Selectivity is crucial for fluorescence probes. Hence, the selectivity of Si NPs/Tb-MOFs probe was investigated with the presence of potential interferences including metal ions and amino acids. As shown in Fig. 5a, after adding Ba2+, Fe3+, Mg2+, Mn2+, Cd2+, HP, PA, PDA, Ami, Met, His, Asp, Glu, Tyr, Arg, and Ala, the detected intensity ratio F547/F422 can only increase significantly with the presence of DPA (10 μM), and there were negligible changes with other interfering substances (10 μM). This result indicates that Si NPs/Tb-MOFs probe can detect DPA selectively. To further confirm the selectivity performance of the probe, competition experiments were performed in the presence of DPA (10 μM) mixed with several interfering substances (10 μM). Figure 5b shows that the signals towards DPA are not changed obviously at the presence of these interferences. The results are attributed to that Tb3+ ions can chelate with the carboxylate groups and nitrogen atoms of DPA [8], but could not interact with other interferences sufficiently. The high selectivity guarantees that the detection property of DPA with Si NPs/Tb-MOFs probe cannot be influenced by other coexistent interferences. When in high concentration (100 μM) of DPA and other interferences, the intensity ratios F547/F422 of the probe are detected (Fig. S9).

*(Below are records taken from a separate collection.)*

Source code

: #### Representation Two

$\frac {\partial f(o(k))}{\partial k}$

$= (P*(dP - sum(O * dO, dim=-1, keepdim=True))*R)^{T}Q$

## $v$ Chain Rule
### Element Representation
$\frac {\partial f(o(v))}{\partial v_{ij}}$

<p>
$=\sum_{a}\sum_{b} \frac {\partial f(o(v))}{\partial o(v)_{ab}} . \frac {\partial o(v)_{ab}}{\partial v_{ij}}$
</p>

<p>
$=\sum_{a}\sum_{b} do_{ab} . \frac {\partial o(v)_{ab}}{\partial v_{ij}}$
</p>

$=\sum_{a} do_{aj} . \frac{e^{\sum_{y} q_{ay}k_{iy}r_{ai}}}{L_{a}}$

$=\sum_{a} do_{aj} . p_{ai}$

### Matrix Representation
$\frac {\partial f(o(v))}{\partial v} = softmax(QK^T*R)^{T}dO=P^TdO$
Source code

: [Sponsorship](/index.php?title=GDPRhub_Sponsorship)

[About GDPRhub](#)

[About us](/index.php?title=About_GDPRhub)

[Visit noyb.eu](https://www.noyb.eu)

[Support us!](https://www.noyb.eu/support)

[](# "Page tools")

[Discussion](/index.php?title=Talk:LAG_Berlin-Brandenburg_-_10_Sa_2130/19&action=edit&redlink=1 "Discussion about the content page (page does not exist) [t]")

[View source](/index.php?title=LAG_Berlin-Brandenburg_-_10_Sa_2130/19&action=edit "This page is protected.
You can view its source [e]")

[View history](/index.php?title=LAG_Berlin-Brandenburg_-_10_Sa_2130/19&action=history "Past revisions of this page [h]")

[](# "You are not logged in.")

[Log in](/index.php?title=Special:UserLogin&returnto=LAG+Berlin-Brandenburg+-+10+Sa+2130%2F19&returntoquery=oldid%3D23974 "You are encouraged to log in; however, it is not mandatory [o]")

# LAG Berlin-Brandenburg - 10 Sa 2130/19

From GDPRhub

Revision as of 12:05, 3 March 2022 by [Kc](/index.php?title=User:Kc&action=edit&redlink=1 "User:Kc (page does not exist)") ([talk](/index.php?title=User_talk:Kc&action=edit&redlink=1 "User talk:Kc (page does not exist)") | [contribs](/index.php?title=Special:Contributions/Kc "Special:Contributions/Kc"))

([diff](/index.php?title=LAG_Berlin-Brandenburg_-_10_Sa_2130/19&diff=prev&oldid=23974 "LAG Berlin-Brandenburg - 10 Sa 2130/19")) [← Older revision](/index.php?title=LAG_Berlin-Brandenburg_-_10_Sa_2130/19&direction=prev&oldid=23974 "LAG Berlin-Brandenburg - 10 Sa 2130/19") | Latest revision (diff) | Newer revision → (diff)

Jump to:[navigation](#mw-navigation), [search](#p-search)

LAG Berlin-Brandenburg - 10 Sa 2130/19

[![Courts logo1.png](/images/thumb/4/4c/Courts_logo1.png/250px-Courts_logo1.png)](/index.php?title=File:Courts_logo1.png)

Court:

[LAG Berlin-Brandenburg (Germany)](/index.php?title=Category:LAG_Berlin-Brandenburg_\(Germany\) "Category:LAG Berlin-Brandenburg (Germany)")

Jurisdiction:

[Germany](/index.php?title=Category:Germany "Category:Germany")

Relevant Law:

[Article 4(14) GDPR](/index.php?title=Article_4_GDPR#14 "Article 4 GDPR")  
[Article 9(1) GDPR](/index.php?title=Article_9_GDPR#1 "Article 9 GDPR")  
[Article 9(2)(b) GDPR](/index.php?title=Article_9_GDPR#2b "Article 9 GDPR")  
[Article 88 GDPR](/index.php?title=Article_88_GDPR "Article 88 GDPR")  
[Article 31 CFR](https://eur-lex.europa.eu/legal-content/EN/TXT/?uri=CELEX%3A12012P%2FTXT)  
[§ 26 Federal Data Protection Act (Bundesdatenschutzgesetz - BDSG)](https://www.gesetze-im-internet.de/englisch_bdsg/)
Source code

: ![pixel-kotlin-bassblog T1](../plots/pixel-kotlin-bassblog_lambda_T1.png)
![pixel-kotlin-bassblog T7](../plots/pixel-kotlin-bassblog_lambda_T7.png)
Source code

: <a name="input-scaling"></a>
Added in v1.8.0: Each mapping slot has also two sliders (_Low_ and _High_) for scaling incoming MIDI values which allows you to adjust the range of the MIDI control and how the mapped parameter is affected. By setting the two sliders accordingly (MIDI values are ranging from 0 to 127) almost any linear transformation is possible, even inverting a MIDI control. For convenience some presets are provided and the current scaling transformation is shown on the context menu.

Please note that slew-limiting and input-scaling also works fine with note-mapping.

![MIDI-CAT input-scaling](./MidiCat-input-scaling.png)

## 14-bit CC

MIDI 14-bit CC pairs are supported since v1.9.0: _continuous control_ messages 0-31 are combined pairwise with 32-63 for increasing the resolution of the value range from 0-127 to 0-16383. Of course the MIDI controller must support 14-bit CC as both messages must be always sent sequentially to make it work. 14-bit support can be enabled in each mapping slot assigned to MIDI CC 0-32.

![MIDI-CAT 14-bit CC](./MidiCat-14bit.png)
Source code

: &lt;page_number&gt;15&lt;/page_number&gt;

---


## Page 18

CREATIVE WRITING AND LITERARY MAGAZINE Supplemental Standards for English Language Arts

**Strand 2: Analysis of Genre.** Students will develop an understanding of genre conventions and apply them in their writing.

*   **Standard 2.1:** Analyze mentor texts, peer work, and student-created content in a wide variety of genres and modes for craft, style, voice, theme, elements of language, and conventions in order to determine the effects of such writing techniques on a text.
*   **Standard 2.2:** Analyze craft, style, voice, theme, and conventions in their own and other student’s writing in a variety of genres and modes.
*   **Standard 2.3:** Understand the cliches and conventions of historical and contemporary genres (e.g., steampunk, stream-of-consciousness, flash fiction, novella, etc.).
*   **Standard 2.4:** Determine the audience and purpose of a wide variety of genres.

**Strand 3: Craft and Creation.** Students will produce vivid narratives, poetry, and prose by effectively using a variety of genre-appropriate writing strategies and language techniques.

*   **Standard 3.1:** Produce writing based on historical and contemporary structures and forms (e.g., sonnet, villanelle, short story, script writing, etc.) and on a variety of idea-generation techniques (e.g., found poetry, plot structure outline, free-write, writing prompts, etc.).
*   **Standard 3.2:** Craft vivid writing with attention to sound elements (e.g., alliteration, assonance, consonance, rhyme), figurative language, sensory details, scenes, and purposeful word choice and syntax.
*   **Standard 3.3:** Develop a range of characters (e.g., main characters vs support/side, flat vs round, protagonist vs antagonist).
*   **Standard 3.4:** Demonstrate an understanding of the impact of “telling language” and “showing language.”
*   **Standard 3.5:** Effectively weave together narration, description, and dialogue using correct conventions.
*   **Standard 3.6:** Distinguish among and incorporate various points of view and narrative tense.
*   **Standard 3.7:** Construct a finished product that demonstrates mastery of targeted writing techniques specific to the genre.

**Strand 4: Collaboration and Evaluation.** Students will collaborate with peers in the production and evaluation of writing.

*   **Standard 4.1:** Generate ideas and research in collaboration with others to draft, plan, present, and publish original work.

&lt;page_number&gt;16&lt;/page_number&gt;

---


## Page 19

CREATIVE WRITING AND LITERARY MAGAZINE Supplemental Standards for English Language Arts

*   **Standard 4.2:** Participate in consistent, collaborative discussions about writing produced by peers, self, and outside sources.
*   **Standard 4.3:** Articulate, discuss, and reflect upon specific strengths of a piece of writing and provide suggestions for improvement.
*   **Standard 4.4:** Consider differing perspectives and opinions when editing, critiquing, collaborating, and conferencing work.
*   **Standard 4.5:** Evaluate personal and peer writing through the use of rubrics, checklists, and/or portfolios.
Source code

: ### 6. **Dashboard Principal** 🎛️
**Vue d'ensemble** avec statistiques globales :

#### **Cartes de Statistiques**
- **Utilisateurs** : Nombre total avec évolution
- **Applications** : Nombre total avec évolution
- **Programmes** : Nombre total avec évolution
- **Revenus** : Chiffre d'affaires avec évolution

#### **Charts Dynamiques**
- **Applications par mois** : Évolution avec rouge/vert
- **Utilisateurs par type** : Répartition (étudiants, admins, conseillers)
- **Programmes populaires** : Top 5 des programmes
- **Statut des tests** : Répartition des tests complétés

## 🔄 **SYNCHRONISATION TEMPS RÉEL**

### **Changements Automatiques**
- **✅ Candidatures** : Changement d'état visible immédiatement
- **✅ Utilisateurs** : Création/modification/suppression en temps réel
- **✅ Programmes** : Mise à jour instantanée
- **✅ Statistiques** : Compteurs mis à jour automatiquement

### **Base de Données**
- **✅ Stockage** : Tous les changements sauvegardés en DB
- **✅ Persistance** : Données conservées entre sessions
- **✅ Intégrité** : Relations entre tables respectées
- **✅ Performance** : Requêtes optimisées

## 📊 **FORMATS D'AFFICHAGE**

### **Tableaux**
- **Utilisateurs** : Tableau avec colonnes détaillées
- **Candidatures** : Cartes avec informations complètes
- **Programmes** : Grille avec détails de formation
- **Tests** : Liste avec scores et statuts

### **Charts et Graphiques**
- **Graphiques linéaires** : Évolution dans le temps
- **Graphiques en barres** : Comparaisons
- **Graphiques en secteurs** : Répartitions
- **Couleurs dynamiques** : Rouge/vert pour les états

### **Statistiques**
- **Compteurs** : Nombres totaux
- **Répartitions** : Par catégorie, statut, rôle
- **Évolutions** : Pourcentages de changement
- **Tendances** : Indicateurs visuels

The results show that the selectivity of the probe is not influenced by interferences even when interferences concentration is up to 100 μM.

Fig. 5
figure 5

Fluorescence intensity ratios F547/F422 of Si NPs/Tb-MOFs probe in various potential interfering substances (10 μM) without (a) and with (b) 10 μM DPA under the excitation of 280 nm

To investigate the practicability of Si NPs/Tb-MOFs probe towards DPA, bovine serum was selected as real sample for DPA detection of our probe. Bovine serum samples were achieved by diluting bovine serum to 1000-fold with PBS buffer. Through adding different concentrations of DPA to bovine serum samples, recovery values can be calculated from 88.2 to 94.8% (Table S3). The results indicated that Si NPs/Tb-MOFs have potential to detect anthrax biomarker DPA for low concentrations of analyte. In more complex analyte, background fluorescence of some biological substances may affect the sensing performance of the presented probe.

Conclusion

In this study, a ratiometric fluorescence probe (Si NPs/Tb-MOFs) was developed via a simple hydrothermal synthesis for DPA detection. This ratiometric fluorescence probe uses Si NPs as a stable reference and Tb-MOFs as a sensitive response signal. Increasing concentration of DPA can lead to an enhancement of Tb-MOFs’ green light, but the intensity of blue fluorescence of Si NPs is almost unchanged. The fluorescence intensity ratios F547/F422 can be fitted well with single exponential when DPA concentrations range from 0.025 to 3 μM. The selectivity of the probe is not influenced by interferences (10 μM). Furthermore, the ratiometric fluorescence probe can detect DPA for low concentrations of analyte. The experiment results prove that Si NPs/Tb-MOFs probe is rapid, sensitive, selective, and self-calibrating for DPA detection. We anticipate that this report will open ways for (i) detecting DPA for more complex analyte and (ii) using other Ln-MOFs as probes to sensing and achieving enhanced performance.